Mousavi attacks Khamenei

In the midst of the street fighting between a popular movement contesting the legitimacy of the current and of some possible future Iranian governments and that government's loyal security forces, Mir-Hossein Mousavi rejected the Ayatollah Khamenei's assertion that the Iranian people had fairly selected Mahmoud Ahmadinejad in the recent election (see this, this and this). The significance of this event is rather clear, even to an outsider like me. As Juan Cole put it:

Mousavi has thrown down a gauntlet before the Supreme Leader and a battle has been joined. By the rules of the Khomeinist regime, only one of them can now survive. And perhaps neither will.

Khamenei surely would not have missed the import of Mousavi's rejoinder, for, as Robert Fisk stated:

What we are now seeing is a regime which is far more worried than the Supreme Leader suggested when he threatened the opposition so baldly on Friday. Having refused any serious political dialogue with Mousavi and his opposition comrades — a few district recounts will produce no real change in the result — the Iranian regime, led by a Supreme Leader who is frightened and a president who speaks like a child, is now involved in the battle for control of the streets of Iran. It is a conflict which will need the kind of miracle in which Khamenei and Ahmadinejad both believe to avoid violence.

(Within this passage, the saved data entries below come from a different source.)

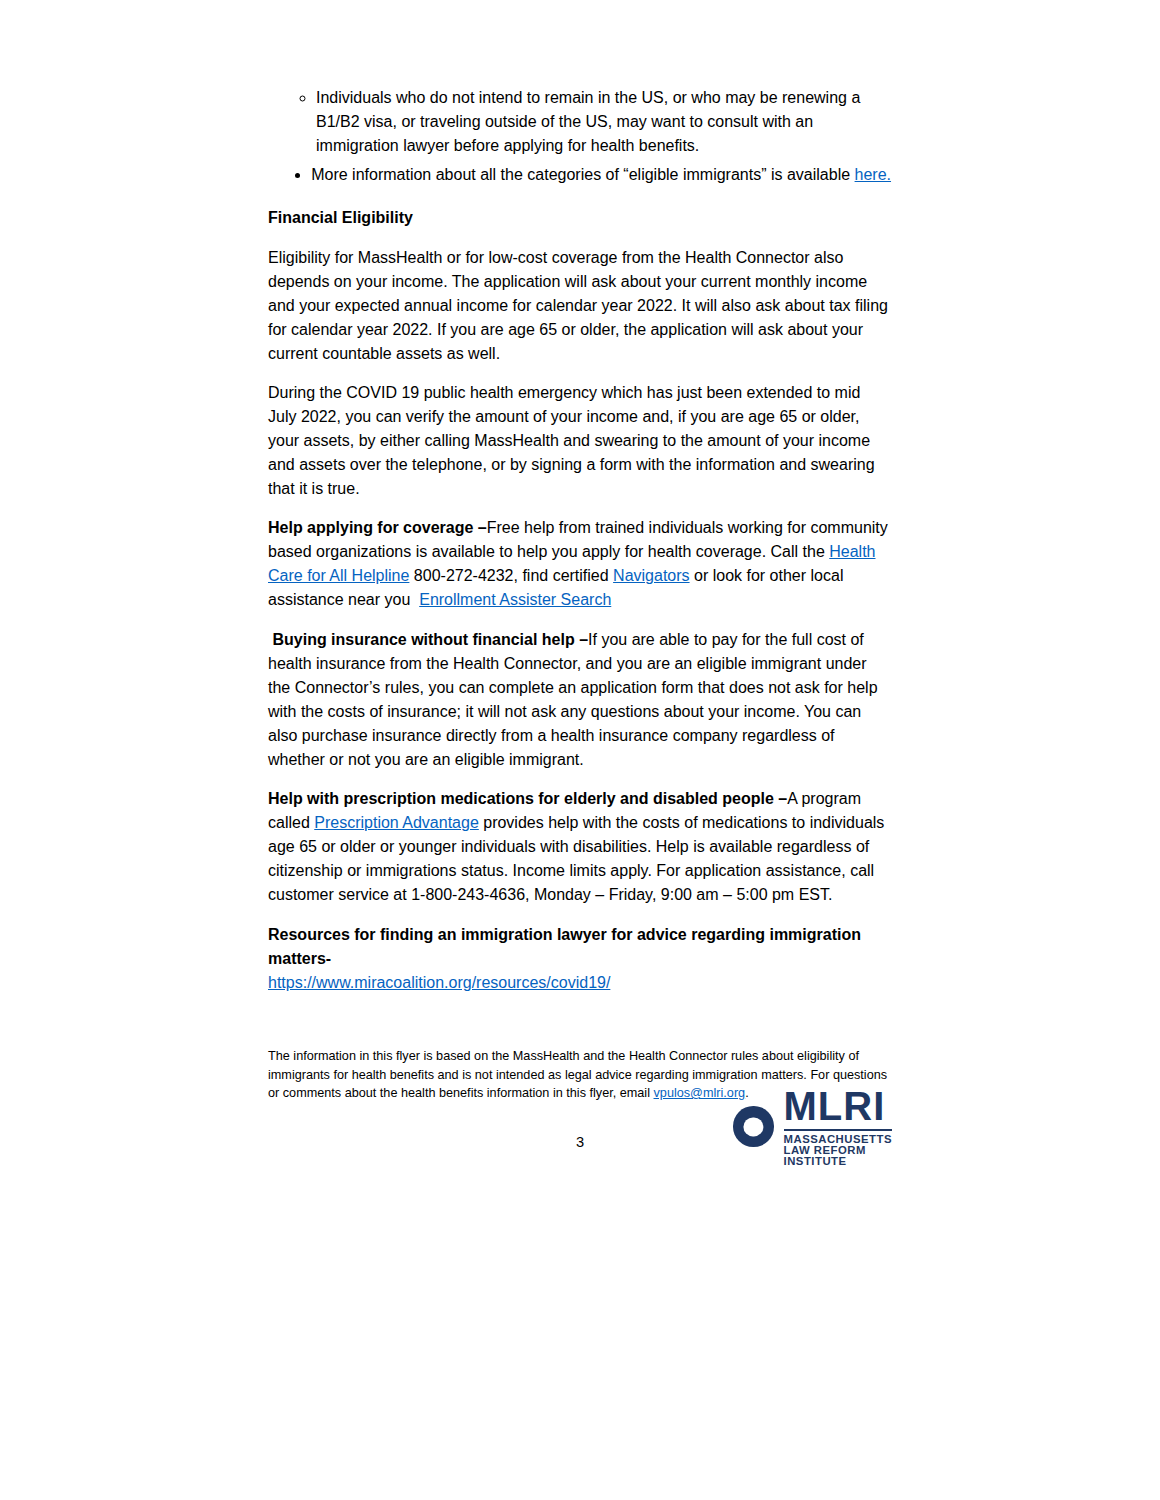Individuals who do not intend to remain in the US, or who may be renewing a B1/B2 visa, or traveling outside of the US, may want to consult with an immigration lawyer before applying for health benefits.
More information about all the categories of “eligible immigrants” is available here.
Financial Eligibility
Eligibility for MassHealth or for low-cost coverage from the Health Connector also depends on your income. The application will ask about your current monthly income and your expected annual income for calendar year 2022. It will also ask about tax filing for calendar year 2022. If you are age 65 or older, the application will ask about your current countable assets as well.
During the COVID 19 public health emergency which has just been extended to mid July 2022, you can verify the amount of your income and, if you are age 65 or older, your assets, by either calling MassHealth and swearing to the amount of your income and assets over the telephone, or by signing a form with the information and swearing that it is true.
Help applying for coverage –Free help from trained individuals working for community based organizations is available to help you apply for health coverage. Call the Health Care for All Helpline 800-272-4232, find certified Navigators or look for other local assistance near you Enrollment Assister Search
Buying insurance without financial help –If you are able to pay for the full cost of health insurance from the Health Connector, and you are an eligible immigrant under the Connector’s rules, you can complete an application form that does not ask for help with the costs of insurance; it will not ask any questions about your income. You can also purchase insurance directly from a health insurance company regardless of whether or not you are an eligible immigrant.
Help with prescription medications for elderly and disabled people –A program called Prescription Advantage provides help with the costs of medications to individuals age 65 or older or younger individuals with disabilities. Help is available regardless of citizenship or immigrations status. Income limits apply. For application assistance, call customer service at 1-800-243-4636, Monday – Friday, 9:00 am – 5:00 pm EST.
Resources for finding an immigration lawyer for advice regarding immigration matters-
https://www.miracoalition.org/resources/covid19/
The information in this flyer is based on the MassHealth and the Health Connector rules about eligibility of immigrants for health benefits and is not intended as legal advice regarding immigration matters. For questions or comments about the health benefits information in this flyer, email vpulos@mlri.org.
3
MLRI
MASSACHUSETTS
LAW REFORM
INSTITUTE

But political violence has already come to Iran, and in Iran it will likely remain as long as both the regime and "the people" wish to select the seventh President of the Iranian republic. Violence is likely because a political system cannot long stand a situation in which there are two sovereigns, and it is just this dualism which is coming into being in Iran. When considered with this rule of thumb in mind, it appears that Khamenei's Friday prayer sermon offered the opposition within civil society and among the elite a stark and untenable choice: Make a revolution or accept a mortifying defeat. Revolutions are rarely peaceful. When they are peaceful, this is a byproduct of the negotiations and compromises achieved by the groups contending for power. They are violent whenever the old regime wishes to hold on to political power and has the means and the will to pursue this end.

As an outsider and an American to boot, I can only wish the Iranian people good luck in the difficult times ahead.